» **WORK INSTRUCTION**
Your answer must be the full listing, word for word, with no images in it.

» **SUPPLIED RECORDS**

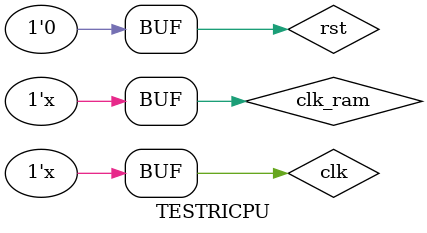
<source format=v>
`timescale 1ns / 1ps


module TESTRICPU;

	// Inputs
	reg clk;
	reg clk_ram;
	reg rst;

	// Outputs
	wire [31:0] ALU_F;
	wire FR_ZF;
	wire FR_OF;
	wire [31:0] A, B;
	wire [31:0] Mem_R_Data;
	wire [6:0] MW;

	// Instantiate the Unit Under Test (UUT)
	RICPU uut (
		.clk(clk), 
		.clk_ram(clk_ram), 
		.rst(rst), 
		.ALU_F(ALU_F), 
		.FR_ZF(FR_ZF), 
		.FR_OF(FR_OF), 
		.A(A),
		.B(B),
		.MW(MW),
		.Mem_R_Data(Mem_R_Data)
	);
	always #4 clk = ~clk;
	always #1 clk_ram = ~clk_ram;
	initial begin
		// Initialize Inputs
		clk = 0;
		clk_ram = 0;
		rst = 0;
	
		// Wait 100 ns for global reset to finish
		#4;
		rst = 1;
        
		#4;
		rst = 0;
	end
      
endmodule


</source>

» **SOLVED EXERCISE**
<source format=v>
`timescale 1ns / 1ps


module TESTRICPU;

	// Inputs
	reg clk;
	reg clk_ram;
	reg rst;

	// Outputs
	wire [31:0] ALU_F;
	wire FR_ZF;
	wire FR_OF;
	wire [31:0] A, B;
	wire [31:0] Mem_R_Data;
	wire [6:0] MW;

	// Instantiate the Unit Under Test (UUT)
	RICPU uut (
		.clk(clk), 
		.clk_ram(clk_ram), 
		.rst(rst), 
		.ALU_F(ALU_F), 
		.FR_ZF(FR_ZF), 
		.FR_OF(FR_OF), 
		.A(A),
		.B(B),
		.MW(MW),
		.Mem_R_Data(Mem_R_Data)
	);
	always #4 clk = ~clk;
	always #1 clk_ram = ~clk_ram;
	initial begin
		// Initialize Inputs
		clk = 0;
		clk_ram = 0;
		rst = 0;
	
		// Wait 100 ns for global reset to finish
		#4;
		rst = 1;
        
		#4;
		rst = 0;
	end
      
endmodule


</source>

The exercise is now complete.